*** PROVIDED ENTRIES ***

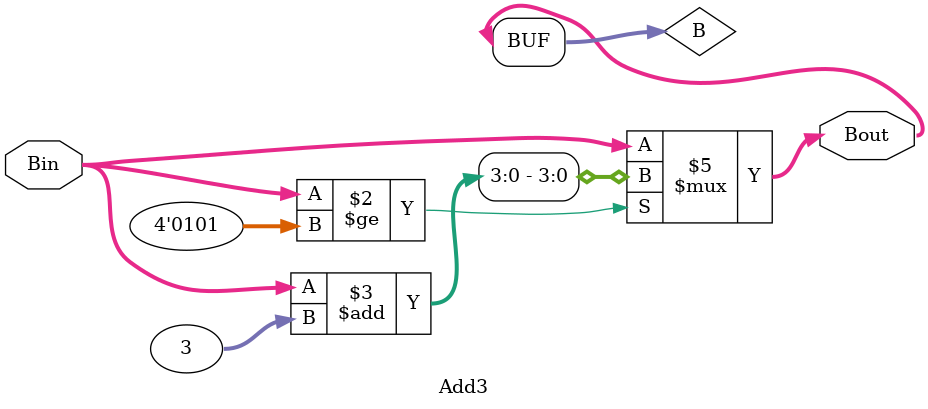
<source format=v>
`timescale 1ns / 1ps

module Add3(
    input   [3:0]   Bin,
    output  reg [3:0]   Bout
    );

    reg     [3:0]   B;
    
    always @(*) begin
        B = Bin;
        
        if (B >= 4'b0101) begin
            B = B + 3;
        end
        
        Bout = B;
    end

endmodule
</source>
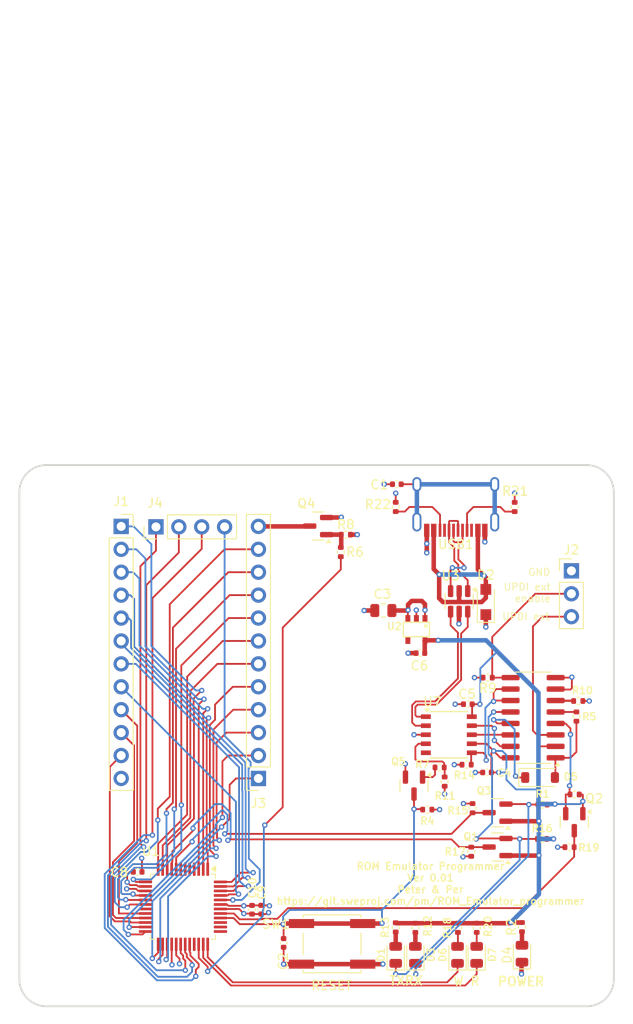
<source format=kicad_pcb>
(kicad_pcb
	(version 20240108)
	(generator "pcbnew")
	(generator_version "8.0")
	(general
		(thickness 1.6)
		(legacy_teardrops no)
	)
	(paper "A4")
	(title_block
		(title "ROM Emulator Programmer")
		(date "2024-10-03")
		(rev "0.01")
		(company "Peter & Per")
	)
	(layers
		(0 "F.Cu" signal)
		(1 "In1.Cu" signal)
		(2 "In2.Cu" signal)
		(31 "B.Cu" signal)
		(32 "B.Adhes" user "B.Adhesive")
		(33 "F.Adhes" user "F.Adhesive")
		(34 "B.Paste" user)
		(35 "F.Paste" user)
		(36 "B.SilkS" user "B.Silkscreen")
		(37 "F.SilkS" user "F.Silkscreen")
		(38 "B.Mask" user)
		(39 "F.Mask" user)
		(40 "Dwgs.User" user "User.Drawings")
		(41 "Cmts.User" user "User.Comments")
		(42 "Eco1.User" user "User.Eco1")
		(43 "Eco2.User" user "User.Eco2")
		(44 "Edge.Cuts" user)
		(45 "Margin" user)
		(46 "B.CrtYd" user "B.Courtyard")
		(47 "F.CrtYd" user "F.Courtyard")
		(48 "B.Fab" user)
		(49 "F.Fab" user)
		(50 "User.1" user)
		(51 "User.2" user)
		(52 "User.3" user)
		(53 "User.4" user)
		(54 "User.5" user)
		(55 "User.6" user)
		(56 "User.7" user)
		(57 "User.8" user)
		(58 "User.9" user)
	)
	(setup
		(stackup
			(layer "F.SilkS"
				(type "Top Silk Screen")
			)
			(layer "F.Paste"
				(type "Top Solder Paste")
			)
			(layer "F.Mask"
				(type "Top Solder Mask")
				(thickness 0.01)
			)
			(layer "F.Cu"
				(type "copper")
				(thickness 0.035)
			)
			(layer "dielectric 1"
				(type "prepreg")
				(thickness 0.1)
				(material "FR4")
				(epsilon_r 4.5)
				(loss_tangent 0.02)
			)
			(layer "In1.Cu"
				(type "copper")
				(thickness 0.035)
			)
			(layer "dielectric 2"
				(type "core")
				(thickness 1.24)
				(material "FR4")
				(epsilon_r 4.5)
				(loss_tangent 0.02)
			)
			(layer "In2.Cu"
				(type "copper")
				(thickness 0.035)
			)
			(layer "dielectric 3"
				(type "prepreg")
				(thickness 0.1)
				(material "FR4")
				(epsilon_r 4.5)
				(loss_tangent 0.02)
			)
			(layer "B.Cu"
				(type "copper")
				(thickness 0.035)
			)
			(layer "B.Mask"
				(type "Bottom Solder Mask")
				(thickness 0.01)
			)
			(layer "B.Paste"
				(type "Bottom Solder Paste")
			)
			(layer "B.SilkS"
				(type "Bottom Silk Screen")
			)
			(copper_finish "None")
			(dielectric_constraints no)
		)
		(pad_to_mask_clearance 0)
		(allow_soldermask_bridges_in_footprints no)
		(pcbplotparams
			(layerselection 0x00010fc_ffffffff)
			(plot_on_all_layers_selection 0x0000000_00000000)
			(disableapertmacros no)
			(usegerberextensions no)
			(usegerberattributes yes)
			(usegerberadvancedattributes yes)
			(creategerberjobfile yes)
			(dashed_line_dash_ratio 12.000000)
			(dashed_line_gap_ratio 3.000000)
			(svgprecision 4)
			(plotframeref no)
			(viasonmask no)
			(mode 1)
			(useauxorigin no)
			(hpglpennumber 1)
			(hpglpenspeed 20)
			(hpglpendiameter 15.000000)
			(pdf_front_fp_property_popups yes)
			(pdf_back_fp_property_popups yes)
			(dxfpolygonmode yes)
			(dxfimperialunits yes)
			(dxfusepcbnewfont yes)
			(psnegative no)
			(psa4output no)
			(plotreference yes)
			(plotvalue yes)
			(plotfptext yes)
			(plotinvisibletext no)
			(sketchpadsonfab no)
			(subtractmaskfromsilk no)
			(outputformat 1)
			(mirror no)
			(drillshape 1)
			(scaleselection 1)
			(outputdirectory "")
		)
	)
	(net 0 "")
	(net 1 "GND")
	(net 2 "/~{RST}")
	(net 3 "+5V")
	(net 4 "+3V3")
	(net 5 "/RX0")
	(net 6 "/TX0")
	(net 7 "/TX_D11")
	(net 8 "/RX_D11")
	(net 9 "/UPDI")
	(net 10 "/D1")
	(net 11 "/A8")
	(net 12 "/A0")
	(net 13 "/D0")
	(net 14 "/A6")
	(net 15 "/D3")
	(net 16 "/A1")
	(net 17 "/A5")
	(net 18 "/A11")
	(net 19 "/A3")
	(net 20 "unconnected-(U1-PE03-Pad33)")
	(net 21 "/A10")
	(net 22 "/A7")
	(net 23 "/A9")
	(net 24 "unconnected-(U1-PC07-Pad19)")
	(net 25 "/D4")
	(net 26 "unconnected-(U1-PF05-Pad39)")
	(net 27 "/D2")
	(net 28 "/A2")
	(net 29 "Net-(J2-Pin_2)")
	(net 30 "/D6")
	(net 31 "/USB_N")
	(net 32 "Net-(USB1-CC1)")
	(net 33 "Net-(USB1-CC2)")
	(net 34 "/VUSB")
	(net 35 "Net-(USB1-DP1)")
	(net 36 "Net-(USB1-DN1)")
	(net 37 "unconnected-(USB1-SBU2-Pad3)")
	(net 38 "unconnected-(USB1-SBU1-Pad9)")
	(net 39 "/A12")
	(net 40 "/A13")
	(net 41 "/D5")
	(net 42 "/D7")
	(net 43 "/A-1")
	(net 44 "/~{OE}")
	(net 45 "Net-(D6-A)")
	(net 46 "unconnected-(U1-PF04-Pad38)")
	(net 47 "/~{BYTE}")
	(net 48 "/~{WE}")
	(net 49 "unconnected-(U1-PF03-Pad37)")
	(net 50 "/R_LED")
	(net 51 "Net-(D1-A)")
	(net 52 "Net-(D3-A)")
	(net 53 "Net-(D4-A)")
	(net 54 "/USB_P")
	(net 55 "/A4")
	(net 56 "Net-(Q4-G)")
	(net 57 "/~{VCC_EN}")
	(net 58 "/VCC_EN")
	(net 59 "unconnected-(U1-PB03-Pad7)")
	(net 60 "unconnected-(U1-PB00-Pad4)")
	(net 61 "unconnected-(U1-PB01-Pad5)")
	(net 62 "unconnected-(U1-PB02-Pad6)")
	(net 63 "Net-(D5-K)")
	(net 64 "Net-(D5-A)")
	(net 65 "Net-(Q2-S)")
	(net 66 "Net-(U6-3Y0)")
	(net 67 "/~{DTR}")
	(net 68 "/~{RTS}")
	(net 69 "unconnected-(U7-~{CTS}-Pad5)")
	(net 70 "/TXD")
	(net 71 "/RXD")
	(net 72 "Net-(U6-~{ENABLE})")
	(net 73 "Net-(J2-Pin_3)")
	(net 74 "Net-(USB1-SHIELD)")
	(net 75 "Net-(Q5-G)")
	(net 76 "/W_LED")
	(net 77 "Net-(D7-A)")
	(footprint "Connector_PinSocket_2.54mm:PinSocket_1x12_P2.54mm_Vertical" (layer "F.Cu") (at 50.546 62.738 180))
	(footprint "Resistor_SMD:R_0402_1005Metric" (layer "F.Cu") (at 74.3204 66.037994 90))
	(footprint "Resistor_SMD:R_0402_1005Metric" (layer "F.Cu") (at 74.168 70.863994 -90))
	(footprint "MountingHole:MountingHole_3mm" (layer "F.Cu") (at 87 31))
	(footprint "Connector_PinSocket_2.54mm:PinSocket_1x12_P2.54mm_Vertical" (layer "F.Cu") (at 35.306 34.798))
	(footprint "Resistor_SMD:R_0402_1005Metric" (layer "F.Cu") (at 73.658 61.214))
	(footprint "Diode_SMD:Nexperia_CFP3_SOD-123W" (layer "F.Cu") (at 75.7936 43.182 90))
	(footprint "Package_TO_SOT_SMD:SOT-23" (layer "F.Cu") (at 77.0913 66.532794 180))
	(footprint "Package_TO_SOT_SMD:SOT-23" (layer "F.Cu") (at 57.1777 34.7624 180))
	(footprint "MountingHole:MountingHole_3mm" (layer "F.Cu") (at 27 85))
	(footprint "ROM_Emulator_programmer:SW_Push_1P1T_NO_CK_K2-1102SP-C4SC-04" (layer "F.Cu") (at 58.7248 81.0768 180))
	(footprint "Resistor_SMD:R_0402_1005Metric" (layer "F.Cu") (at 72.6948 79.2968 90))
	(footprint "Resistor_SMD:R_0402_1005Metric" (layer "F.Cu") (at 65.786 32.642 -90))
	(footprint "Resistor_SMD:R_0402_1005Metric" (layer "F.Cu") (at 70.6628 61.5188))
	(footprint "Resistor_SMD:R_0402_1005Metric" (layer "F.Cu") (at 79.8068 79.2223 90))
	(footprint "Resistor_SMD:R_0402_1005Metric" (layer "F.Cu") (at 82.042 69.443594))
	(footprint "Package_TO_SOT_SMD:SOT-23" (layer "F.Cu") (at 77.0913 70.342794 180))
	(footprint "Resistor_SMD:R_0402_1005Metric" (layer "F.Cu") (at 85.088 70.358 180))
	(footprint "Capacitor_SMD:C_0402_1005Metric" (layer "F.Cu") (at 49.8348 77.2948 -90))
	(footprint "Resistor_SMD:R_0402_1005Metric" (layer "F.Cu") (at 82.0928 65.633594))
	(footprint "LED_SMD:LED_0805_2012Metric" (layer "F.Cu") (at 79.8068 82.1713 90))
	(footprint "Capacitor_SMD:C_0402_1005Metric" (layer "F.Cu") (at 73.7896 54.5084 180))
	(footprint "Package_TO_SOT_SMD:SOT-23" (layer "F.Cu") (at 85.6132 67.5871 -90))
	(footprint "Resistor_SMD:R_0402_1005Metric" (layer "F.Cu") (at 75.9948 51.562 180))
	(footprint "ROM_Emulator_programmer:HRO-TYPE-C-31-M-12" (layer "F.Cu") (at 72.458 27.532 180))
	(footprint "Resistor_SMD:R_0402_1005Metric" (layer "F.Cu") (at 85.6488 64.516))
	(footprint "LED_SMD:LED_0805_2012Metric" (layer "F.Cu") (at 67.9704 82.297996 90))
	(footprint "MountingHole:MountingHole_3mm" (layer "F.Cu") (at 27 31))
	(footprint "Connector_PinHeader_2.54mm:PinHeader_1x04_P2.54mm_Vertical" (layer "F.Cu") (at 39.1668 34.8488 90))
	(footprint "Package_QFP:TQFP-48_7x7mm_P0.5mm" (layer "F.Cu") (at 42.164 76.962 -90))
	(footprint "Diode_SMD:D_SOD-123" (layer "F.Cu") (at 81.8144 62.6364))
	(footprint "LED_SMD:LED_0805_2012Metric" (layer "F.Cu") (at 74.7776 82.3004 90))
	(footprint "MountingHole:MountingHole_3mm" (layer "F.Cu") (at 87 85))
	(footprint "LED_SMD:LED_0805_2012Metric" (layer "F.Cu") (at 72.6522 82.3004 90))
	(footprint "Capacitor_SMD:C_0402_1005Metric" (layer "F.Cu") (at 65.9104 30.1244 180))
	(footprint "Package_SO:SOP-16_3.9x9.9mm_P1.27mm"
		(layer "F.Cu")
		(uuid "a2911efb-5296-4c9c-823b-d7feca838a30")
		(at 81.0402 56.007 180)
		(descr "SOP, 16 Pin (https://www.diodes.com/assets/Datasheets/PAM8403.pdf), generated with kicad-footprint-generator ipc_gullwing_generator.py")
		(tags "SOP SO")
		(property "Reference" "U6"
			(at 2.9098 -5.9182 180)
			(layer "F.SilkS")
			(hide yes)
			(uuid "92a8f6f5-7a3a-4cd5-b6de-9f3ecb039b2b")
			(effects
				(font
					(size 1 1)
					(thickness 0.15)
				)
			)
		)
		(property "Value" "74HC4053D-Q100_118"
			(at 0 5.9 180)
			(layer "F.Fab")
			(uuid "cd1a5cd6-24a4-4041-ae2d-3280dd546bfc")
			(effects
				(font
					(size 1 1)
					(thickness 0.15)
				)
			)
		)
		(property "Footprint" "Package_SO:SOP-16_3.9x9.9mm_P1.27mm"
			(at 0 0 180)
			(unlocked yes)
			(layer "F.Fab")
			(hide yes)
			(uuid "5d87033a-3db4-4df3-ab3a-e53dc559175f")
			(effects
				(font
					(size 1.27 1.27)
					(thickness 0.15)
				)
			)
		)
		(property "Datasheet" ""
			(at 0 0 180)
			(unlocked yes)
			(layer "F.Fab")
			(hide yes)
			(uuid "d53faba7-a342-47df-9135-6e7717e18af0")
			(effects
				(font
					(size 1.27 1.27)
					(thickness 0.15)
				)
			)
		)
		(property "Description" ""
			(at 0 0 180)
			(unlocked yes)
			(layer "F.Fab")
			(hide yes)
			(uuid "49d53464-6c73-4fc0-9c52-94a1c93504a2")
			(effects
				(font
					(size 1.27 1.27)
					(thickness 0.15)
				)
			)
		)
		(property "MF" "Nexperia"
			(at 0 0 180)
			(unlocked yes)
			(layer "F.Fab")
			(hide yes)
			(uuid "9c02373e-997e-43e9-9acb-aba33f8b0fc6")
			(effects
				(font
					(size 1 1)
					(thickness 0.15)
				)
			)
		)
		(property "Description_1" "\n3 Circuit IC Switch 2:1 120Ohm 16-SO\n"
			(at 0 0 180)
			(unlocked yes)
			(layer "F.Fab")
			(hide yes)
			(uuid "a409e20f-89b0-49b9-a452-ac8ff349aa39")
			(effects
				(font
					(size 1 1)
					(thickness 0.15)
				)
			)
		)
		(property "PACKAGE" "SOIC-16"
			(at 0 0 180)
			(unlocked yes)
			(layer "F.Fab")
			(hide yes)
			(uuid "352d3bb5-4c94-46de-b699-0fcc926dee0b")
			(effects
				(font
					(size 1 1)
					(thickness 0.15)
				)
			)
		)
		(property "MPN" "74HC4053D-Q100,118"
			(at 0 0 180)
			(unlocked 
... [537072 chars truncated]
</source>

*** End of PROVIDED ENTRIES ***

WORK REQUEST: Scan the data above and state how many of its lines contain the string "Paste", with no other content.

OUTPUT FOR THIS TASK: 6